Que pensez-vous de la campagne «zéro déchet» lancée par le chef de l’Etat, Macky Sall ?
Pour qui connait le Sénégal et Dakar, c’est d’abord un slogan. Il peut y avoir une volonté politique des autorités, mais dans la réalité, on peut, sans se tromper, dire que ça va être difficile d’avoir un Sénégal zéro déchet. De toute façon, les déchets sont associés à la vie humaine. Dès qu’on vit et on consomme, on va toujours produire des déchets. On ne peut pas échapper à cette logique. Maintenant, l’enjeu c’est comment gérer les déchets. C’est une question de gérer les déchets qui est posée et c’est là où se trouve toute la problématique. Par rapport, à la situation actuelle, il va être très difficile même d’avoir un Sénégal propre parce que ce qui reste à faire est très élevé. Le manque de poubelles, par exemple, est une chose facile à rattraper. On peut, en deux ou trois semaines, en produire assez pour tout le pays. Là, ce n’est pas le problème. Ce dernier est beaucoup encré et c’est un problème de comportement. Toute la problématique se trouve à ce niveau. Le manque d’éducation des populations, l’incivisme, c’est autant de problèmes qui font que c’est très difficile de gérer ces déchets. Autour d’une poubelle, on peut trouver des gens qui jettent des ordures par terre. Parce qu’ils ne prennent pas le temps de se déplacer jusqu’à la poubelle pour mettre dedans les ordures ou soulever simplement l’ouverture, si c’est fermée. Il y a la volonté parce que le ministre de l’Urbanisme, du Logement et de l’Hygiène publique commence à faire des choses, mais il faut s’investir dans la durabilité. Une chose, c’est de déguerpir des gens qui occupent illégalement un espace ; une autre, c’est de s’investir dans la durabilité.

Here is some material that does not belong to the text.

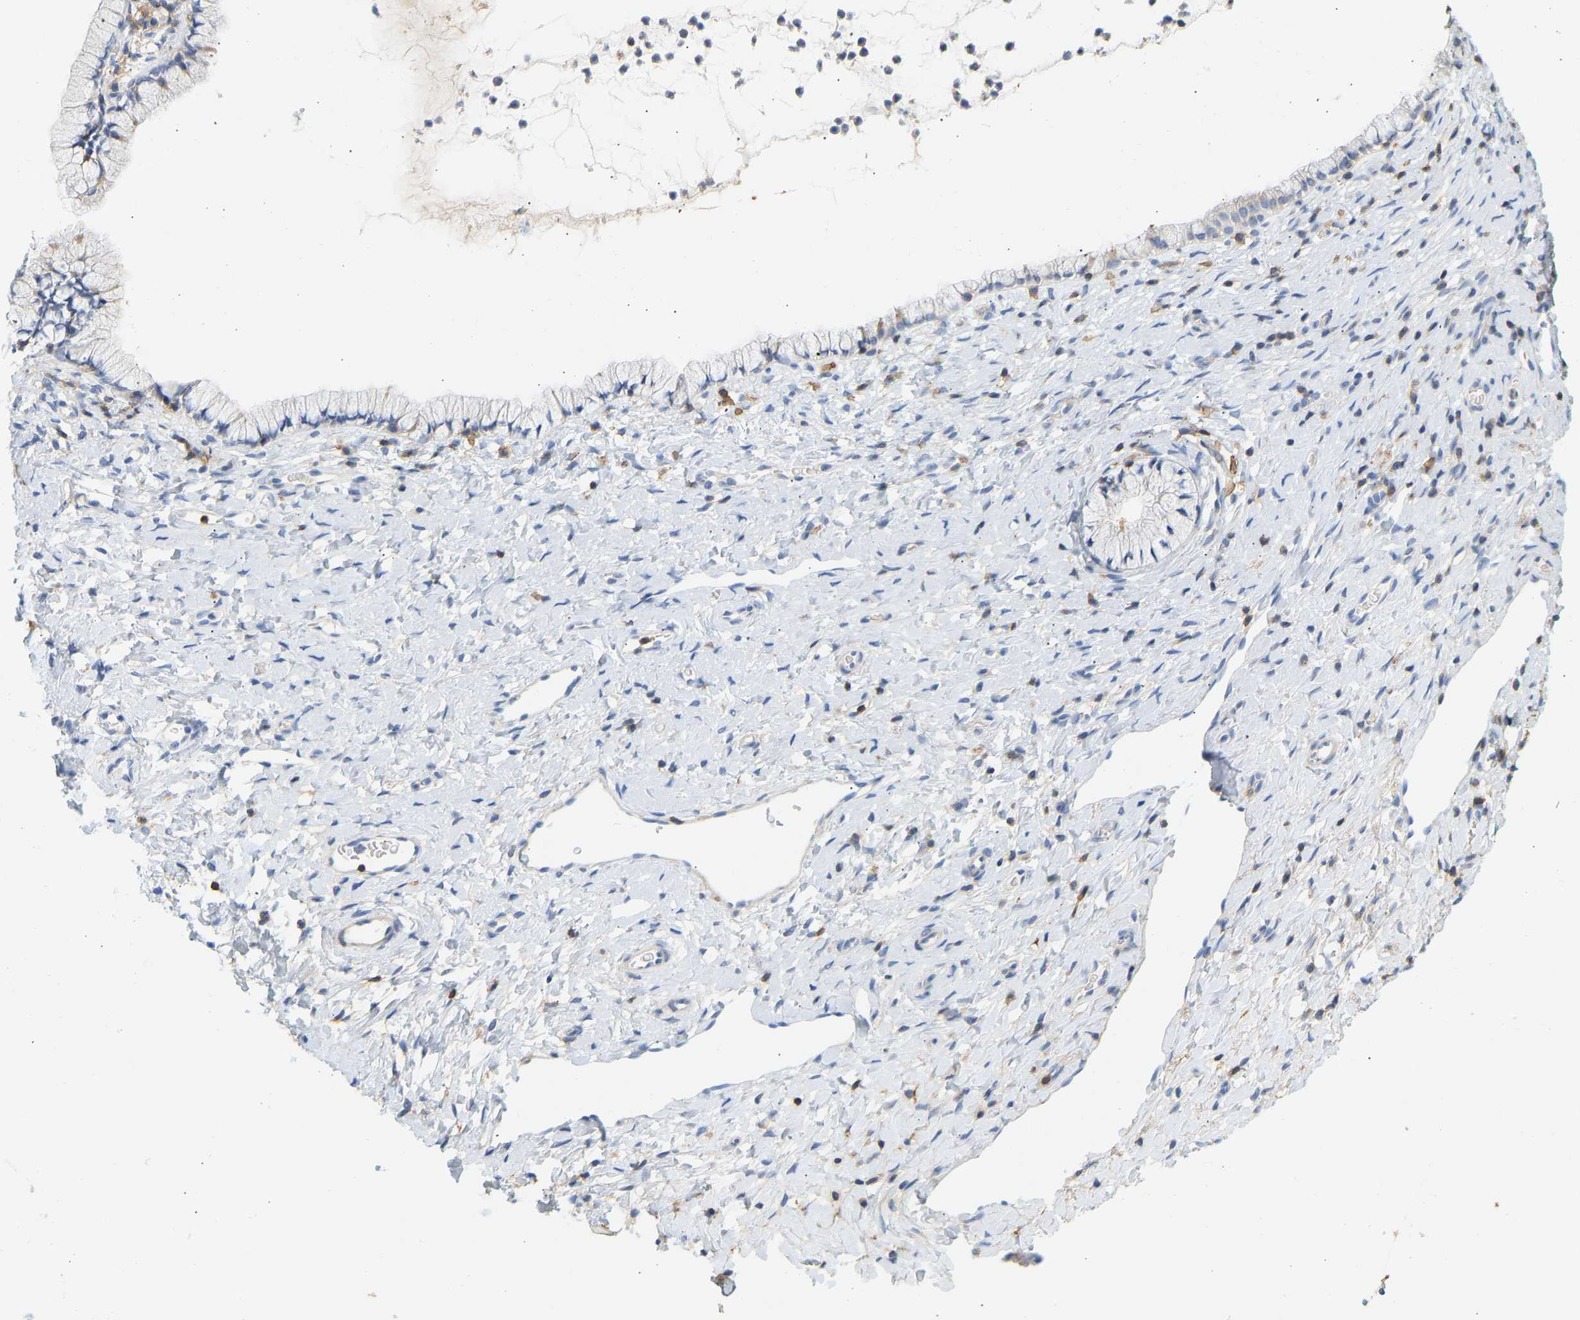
{"staining": {"intensity": "negative", "quantity": "none", "location": "none"}, "tissue": "cervix", "cell_type": "Glandular cells", "image_type": "normal", "snomed": [{"axis": "morphology", "description": "Normal tissue, NOS"}, {"axis": "topography", "description": "Cervix"}], "caption": "An IHC photomicrograph of unremarkable cervix is shown. There is no staining in glandular cells of cervix.", "gene": "BVES", "patient": {"sex": "female", "age": 72}}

Que doit-on faire pour inverser la tendance ?
On doit arriver à adresser toute la filière. Il faut avoir une gestion de filière. C’est ce qui manque. Actuellement, on se préoccupe de comment collecter les déchets, alors que la gestion des déchets c’est tout une filière. Il y a la collecte, le transport, le traitement, l’élimination et la valorisation. On n’est pas encore arrivé à une bonne politique de gestion des déchets. Alors qu’il y a beaucoup de milliards qui sont investis. Il faut une discussion sur la gestion des déchets, des assises. Et c’est urgent. Lancer un programme «zéro déchet», il y a derrière une volonté certes, mais il faut arriver, derrière cette volonté-là, à mettre tout l’arsenal qui doit l’accompagner au plan technique, mais aussi socio-économique. Il y a après une éducation, qu’il faut faire. Pour les générations actuelles, je trouve que c’est perdu d’avance. Parce que nous avons des comportements qui sont très loin d’une gestion normale des déchets à l’échelle individuelle. Les gens ont des habitudes qu’il va être très difficile de corriger. Je pense qu’il va falloir investir chez les enfants.
Vous préconisez une initiation des générations futures au nettoiement, mais qu’est-ce qu’il est possible d’être fait maintenant ?
La seule solution pour les générations actuelles, c’est de sanctionner. Avoir peut-être une Police de l’environnement qui, en cas d’un comportement en déphasage avec une bonne gestion de l’environnement, prend des sanctions. Mais, étant entendu aussi qu’on mette des poubelles où les gens pourront mettre leurs ordures. Il y a aussi dans certains quartiers où c’est difficile d’accès le rythme de rotations (des camions de ramassages des ordures, ndlr). Il y a des acteurs qui sont dans le secteur qui, des fois, sont indexés comme étant des fauteurs de troubles, comme les charretiers. Mais, parfois, on peut être dans des endroits où les camions ne passent que très rarement, les gens sont obligés donc de faire venir ces charrettes.
Le plastique constitue un sérieux problème pour l’environnement. Que faut-il faire ?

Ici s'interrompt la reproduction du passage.